We may deny your request to inspect and obtain a copy in certain limited circumstances. If you are denied access, you may have the right to request that the denial be reviewed. Another licensed professional chosen by Pace will review your request and the denial. The person conducting the review will not be the person who denied your request. We will comply with the outcome of the review.
- Right to Amend: If you feel that medical information we have about you is incorrect or incomplete, you may ask us to amend the information. You have the right to request an amendment to your paper or electronic record for as long as the information is kept by Pace. To request an amendment, your request must be made in writing and submitted to our Privacy Officer. In addition, you must provide a reason that supports your request. For purposes of ensuring proper documentation, we may require that you make your request using a designated form. We may deny your request for an amendment if it is not in writing or does not include a reason to support the request. In addition, we may deny your request if you ask us to amend information that (1) was not created by us; (2) is not part of the medical information kept by or for Pace; (3) is not part of the information which you would be permitted to inspect and copy; or (4) is accurate and complete.

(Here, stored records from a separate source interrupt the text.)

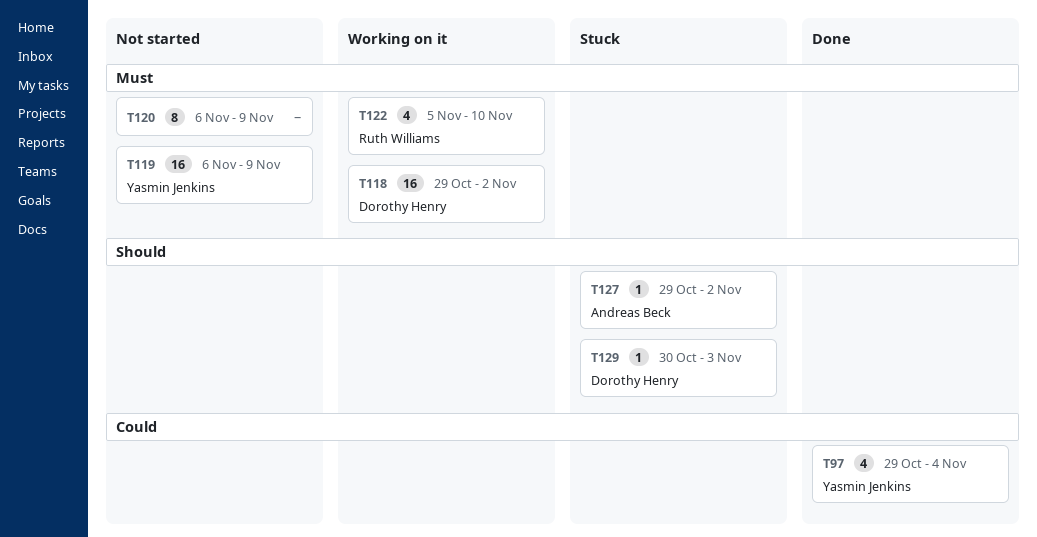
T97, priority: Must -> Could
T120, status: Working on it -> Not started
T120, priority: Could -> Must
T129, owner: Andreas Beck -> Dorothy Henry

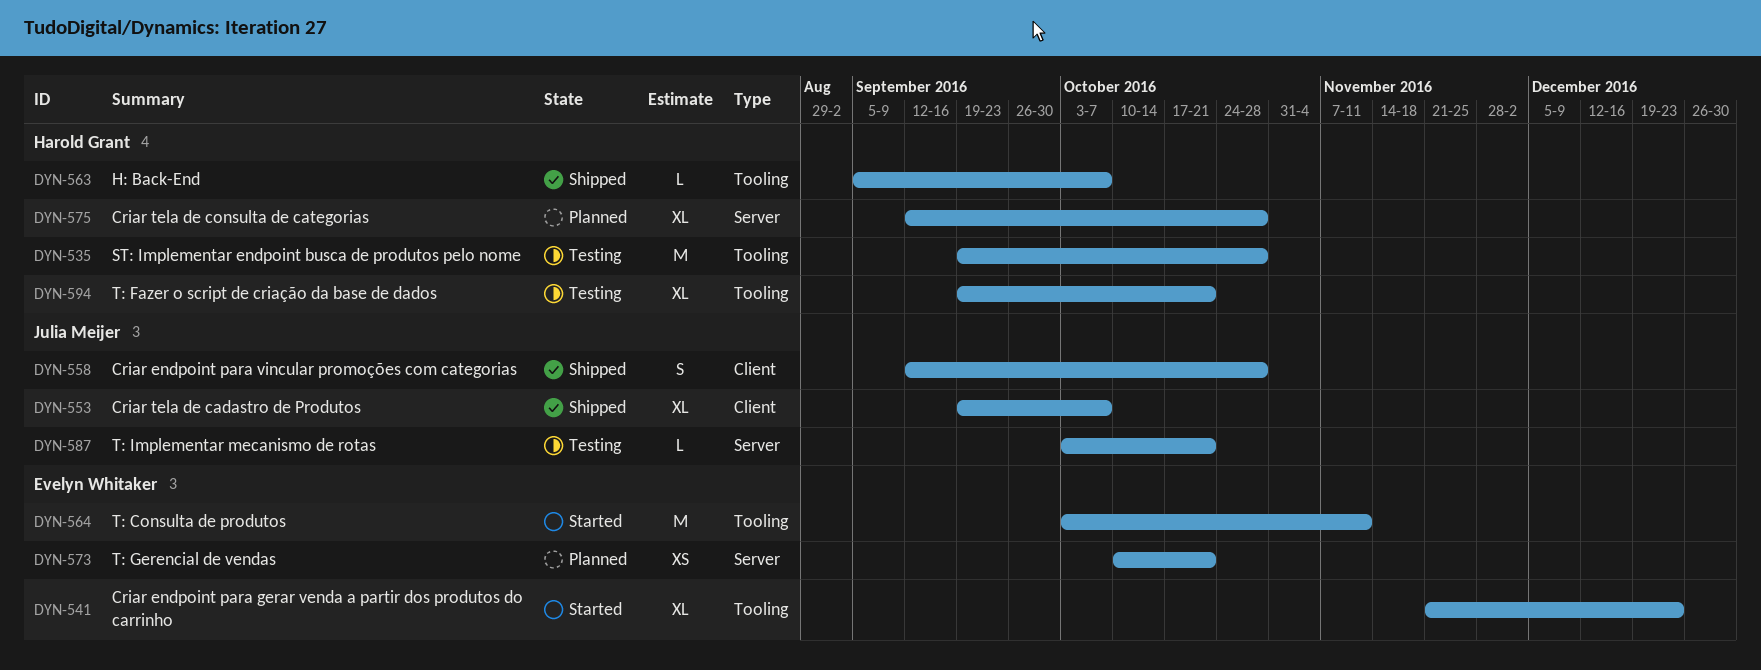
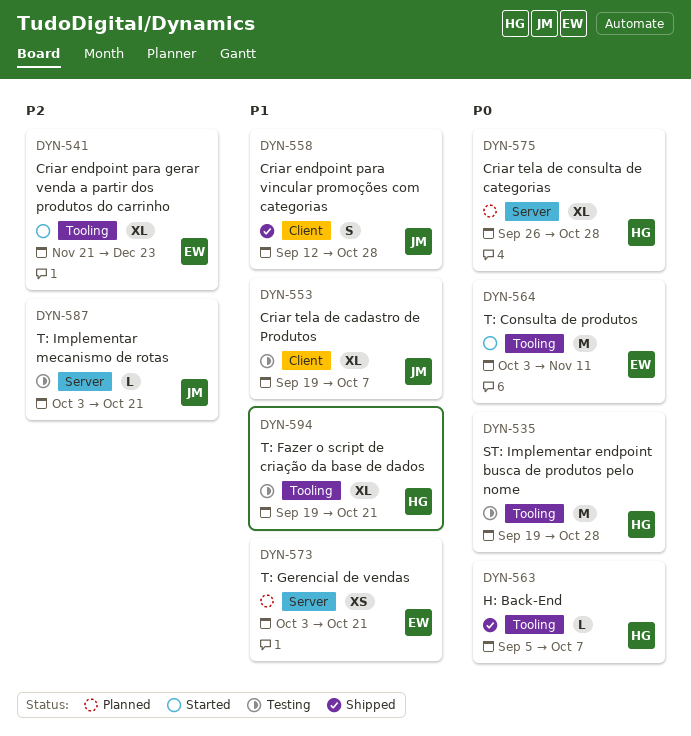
DYN-553, status: Shipped -> Testing
DYN-573, start: Oct 10 -> Oct 3
DYN-575, start: Sep 12 -> Sep 26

- Right to an Accounting of Disclosures: You or your parent/guardian have the right to request an accounting of certain disclosures. This is a list of the disclosures we made of medical information about you. You have the right to request an accounting of certain disclosures by the covered entity that were made after April 14, 2003, and for a period of time less than six years from the date of your request. To request an accounting, you must submit a written request to our Privacy Officer. Your request should indicate in what form you want the list (for example, on paper, electronically). We will comply with your request within sixty (60) days, or we will provide you with an explanation for the delay. The first list you request within a 12-month period will be free. For additional lists, we may charge you for the costs of providing the We will notify you of the cost involved and you may choose to withdraw or modify your request at that time before any costs are incurred.

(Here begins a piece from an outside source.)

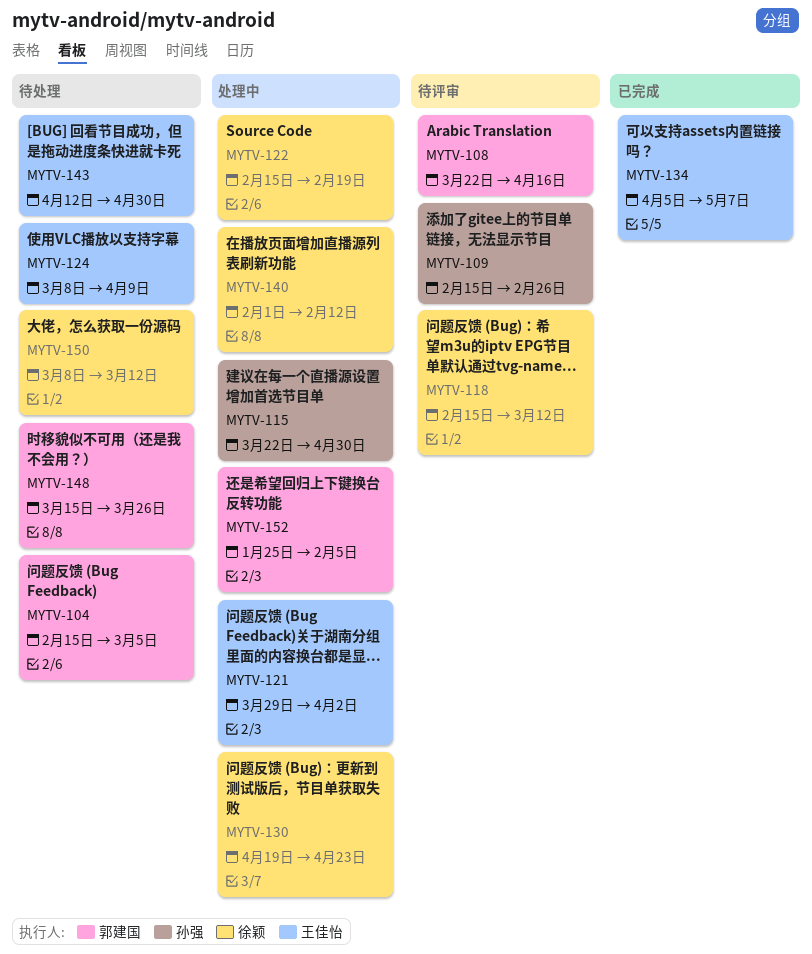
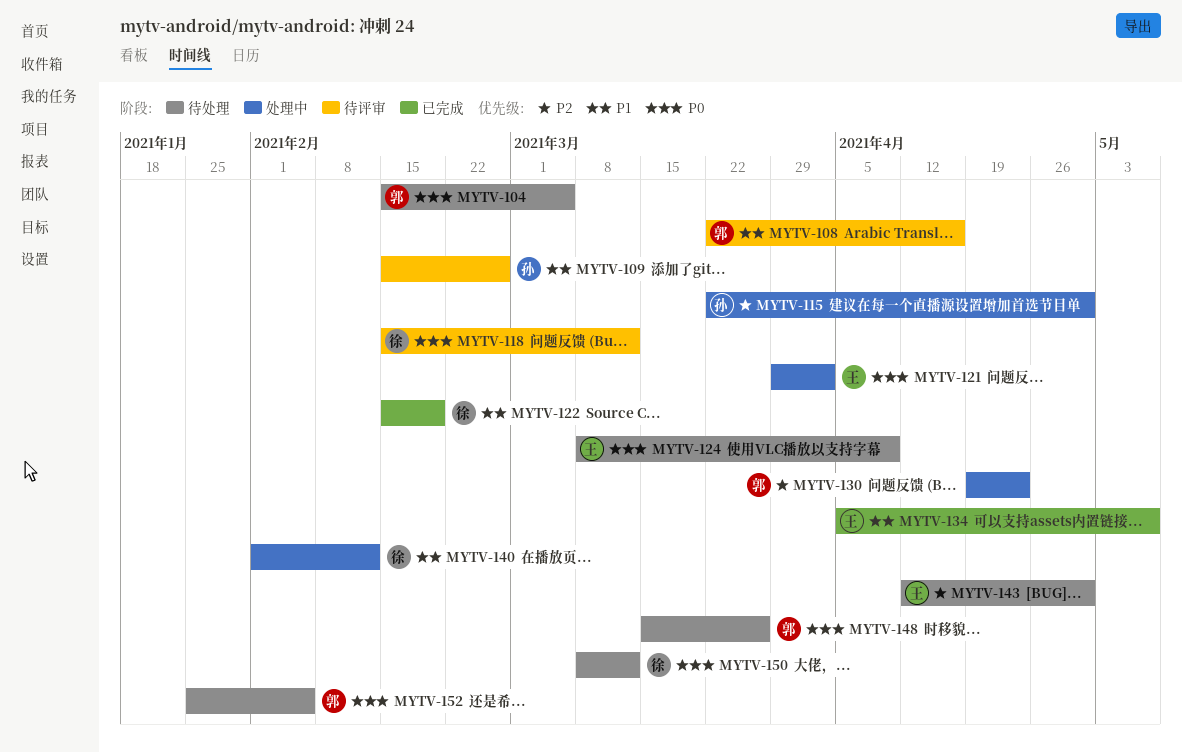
MYTV-122, status: 处理中 -> 已完成
MYTV-130, owner: 徐颖 -> 郭建国
MYTV-152, status: 处理中 -> 待处理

The right to an accounting does not apply to all disclosures. For example, you do not have a right to an accounting of disclosures pursuant to an authorization, disclosures to carry out treatment, invoicing, or health care operations, or disclosures of a limited data set.
- Right to a Paper Copy of This Notice: You have the right to a paper copy of this notice. You may ask us to give you a copy of this notice at any time. Even if you have agreed to receive this notice electronically, you are still entitled to a paper copy of this You may view an electronic copy of this notice on our website @ www.Pacecenter.org. To obtain a paper copy of this notice, you may print one from our website, ask for a copy at enrollment when you visit Pace for services, or you may contact our Privacy Officer.
- Complaints: If you believe your privacy rights have been violated, you may file a complaint with Pace or with the Secretary of the Department of Health and Human Services. To file a complaint with Pace, you must submit complaint in writing to our Privacy Officer at:
Glenda McClendon, Privacy Officer
Pace Center for Girls, Inc.
6745 Philips Industrial Blvd
Jacksonville, Florida 32256
You will not be retaliated against for filing a complaint.